AndrewGrant wrote: ↑Fri Jan 08, 2021 10:46 am
mvanthoor wrote: ↑Thu Jan 07, 2021 9:40 pm
fabianVDW wrote: ↑Thu Jan 07, 2021 5:48 pm
Depending on your mathematical education, you can read
https://github.com/AndyGrant/Ethereal/b ... Tuning.pdf. I recommend atleast some basic knowledge about multivariate calculus. Then it is easy. For more questions on the contents of this, you can also ask Andrew directly I suppose or me here.
Thanks
I'll try and have a look at it.
I have a passing knowledge of mathematics; what you would learn in high school, and the first 2 years of uni when studying computer science. I know the basics of several maths fields, but I'm not a mathematician. Some of that math hasn't been used for so long that I'll probably have to look it up (think, for example, combinatorial calculations, etc).
The Math is quite light. Simple derivations, with some tricks for absolute value, min, and max, which are likely not taught in school, but are of interesting. Only weird looking thing that is not easy to convince yourself of is the Sigmoid derivation in section 3.something.
Hi Andy
For noobs like the problem with your paper is not even math - the problem is that it assumes that developer already understands
how to establish the basic pipeline, how it works, what are the inputs and outputs, etc. Reading about optimizing evaluation tuning
without a clear understanding of it's basics simply doesn't make sense. Obviously your paper is source of brilliancy for experienced
developers. This is one of the main reasons for my own research and emphasizing the basic setup and proof of concept implementation
so that the gap in beginner's understanding is removed.
Fun fact:
I've been rereading your PDF many times but the only thing I've realized every next time is that I'm more stupid then I thought)

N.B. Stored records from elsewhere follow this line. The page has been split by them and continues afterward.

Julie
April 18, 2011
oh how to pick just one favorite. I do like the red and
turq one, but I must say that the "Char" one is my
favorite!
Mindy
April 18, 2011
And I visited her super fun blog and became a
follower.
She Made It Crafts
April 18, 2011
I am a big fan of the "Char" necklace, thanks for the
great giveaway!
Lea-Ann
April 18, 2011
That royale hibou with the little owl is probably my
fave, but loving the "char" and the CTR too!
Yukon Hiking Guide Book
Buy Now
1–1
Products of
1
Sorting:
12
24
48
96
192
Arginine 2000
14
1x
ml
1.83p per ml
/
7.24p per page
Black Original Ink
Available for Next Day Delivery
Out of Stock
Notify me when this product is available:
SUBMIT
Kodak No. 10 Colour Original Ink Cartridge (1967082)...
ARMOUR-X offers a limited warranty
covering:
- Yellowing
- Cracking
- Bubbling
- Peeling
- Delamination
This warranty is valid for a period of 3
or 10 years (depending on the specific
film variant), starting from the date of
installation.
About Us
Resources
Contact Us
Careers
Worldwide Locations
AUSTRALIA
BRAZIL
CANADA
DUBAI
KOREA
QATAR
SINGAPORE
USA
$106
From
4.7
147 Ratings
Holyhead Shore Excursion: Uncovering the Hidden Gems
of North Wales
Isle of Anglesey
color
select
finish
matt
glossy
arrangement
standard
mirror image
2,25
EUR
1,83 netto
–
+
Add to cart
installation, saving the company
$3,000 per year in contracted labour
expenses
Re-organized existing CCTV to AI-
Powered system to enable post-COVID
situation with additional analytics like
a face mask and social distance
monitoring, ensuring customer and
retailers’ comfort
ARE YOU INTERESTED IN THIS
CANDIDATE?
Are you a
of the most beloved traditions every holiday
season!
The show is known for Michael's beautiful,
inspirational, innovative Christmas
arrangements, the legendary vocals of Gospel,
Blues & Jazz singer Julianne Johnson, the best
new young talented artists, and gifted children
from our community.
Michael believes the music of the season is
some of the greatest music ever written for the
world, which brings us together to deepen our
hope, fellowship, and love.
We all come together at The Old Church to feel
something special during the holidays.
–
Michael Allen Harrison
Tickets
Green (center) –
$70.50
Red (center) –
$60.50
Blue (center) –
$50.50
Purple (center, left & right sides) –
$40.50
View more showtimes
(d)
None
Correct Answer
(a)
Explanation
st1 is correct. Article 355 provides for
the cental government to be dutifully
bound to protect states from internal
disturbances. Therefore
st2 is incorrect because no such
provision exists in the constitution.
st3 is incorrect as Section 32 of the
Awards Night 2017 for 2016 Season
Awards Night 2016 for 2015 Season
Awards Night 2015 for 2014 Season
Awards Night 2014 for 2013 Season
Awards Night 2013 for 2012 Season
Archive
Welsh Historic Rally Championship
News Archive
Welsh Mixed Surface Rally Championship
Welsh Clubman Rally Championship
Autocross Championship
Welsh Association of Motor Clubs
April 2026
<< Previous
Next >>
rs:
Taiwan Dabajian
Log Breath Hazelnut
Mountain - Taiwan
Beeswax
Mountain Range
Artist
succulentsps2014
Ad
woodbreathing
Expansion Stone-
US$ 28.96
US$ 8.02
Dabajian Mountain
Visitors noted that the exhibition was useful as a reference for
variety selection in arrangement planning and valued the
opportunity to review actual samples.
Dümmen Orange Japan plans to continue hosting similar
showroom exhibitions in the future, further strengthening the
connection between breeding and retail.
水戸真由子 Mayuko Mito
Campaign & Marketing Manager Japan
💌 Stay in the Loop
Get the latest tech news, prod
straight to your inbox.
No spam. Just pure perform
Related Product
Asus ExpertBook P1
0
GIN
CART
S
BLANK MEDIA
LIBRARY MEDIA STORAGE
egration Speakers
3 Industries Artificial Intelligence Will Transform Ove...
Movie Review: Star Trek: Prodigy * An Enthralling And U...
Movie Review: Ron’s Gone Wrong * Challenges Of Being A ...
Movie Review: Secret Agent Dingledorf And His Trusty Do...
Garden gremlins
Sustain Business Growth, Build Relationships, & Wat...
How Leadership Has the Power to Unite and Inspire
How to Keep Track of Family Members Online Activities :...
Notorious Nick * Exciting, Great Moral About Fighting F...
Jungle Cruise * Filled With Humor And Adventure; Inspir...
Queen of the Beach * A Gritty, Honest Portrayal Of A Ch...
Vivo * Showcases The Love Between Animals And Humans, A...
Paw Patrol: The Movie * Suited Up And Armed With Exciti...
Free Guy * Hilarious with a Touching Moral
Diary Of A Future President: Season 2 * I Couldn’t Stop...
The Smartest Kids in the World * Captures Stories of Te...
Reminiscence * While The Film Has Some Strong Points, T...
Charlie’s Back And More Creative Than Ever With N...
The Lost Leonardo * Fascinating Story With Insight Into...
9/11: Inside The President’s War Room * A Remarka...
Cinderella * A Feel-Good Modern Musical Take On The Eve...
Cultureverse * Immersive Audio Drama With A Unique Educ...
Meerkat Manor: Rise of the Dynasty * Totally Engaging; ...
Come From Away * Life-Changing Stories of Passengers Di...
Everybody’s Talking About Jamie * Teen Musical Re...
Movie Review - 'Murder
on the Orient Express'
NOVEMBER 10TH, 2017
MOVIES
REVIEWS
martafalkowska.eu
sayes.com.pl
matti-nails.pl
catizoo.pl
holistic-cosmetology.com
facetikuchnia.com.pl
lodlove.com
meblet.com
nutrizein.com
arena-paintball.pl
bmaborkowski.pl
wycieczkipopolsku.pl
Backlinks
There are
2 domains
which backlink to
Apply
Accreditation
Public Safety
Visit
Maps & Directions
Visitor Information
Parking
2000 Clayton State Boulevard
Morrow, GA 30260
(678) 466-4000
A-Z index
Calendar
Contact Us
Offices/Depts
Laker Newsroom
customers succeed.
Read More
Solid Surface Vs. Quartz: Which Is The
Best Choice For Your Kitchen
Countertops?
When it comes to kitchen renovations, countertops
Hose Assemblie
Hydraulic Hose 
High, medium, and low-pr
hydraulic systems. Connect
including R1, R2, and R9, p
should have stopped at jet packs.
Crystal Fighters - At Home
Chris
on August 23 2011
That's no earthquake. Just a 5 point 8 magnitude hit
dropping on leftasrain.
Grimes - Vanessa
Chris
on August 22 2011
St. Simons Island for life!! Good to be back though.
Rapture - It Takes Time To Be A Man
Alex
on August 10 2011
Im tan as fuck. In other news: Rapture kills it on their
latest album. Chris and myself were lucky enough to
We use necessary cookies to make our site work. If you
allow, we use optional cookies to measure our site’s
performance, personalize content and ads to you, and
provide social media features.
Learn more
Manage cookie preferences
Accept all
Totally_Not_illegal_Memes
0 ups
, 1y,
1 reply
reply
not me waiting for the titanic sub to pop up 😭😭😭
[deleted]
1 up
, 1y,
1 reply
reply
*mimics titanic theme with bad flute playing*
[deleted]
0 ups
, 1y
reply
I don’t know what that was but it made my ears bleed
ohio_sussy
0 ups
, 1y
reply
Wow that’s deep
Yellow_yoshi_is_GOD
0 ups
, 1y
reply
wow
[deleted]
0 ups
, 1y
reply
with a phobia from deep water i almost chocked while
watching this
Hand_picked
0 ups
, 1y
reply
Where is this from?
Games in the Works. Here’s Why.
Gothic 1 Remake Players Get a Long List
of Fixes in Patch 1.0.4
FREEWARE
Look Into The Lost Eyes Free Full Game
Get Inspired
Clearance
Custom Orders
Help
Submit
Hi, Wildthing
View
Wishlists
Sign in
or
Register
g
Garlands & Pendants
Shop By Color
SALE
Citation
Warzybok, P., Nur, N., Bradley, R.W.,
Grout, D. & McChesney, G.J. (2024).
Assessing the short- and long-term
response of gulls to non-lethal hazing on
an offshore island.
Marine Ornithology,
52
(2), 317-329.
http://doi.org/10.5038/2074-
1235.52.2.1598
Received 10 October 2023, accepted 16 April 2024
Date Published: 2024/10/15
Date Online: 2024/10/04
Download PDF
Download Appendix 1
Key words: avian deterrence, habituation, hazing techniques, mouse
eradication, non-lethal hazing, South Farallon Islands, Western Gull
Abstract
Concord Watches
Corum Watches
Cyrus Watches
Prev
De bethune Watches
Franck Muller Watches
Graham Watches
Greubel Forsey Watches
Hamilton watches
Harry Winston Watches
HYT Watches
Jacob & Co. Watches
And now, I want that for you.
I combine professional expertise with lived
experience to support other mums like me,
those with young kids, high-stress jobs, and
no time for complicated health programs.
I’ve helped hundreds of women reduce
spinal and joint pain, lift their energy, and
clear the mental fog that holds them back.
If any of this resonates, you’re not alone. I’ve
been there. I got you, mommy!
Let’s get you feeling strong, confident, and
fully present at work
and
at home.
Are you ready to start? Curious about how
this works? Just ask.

Lots of questions regarding basics were arising along the way that I wanted to ask...
Only after Ronald Friederich kindly explained be the basic idea of Texel's tuning, calculating mean square error in particular -
only then your work started making sense to me. After Ronald explained me your article regarding the optimizations that going
beyond using gradient decent and how you fought non linearity issues - I've realized how god-level your work is.
The most problem of truly incredible articles in terms of brilliancy and insights is the lack of explanations of basics.
Also the great problem is a focus on tiny little details meanwhile completely dropping the overall pipeline flow.
If you've added the only single paragraph to your article within Texel's tuning method explanation (simply defining the pipeline
and providing pseudo code for the phrase "then he adjusts the weights and recalculates MSE") - more people could make use
of your work, but probably you don't really care about it.
I thought the problem was is my stupidity, but it turned out to be simply in a lack of basic knowledge.
The problem is that there are very very few sources of basic knowledge - maybe only a couple of engines.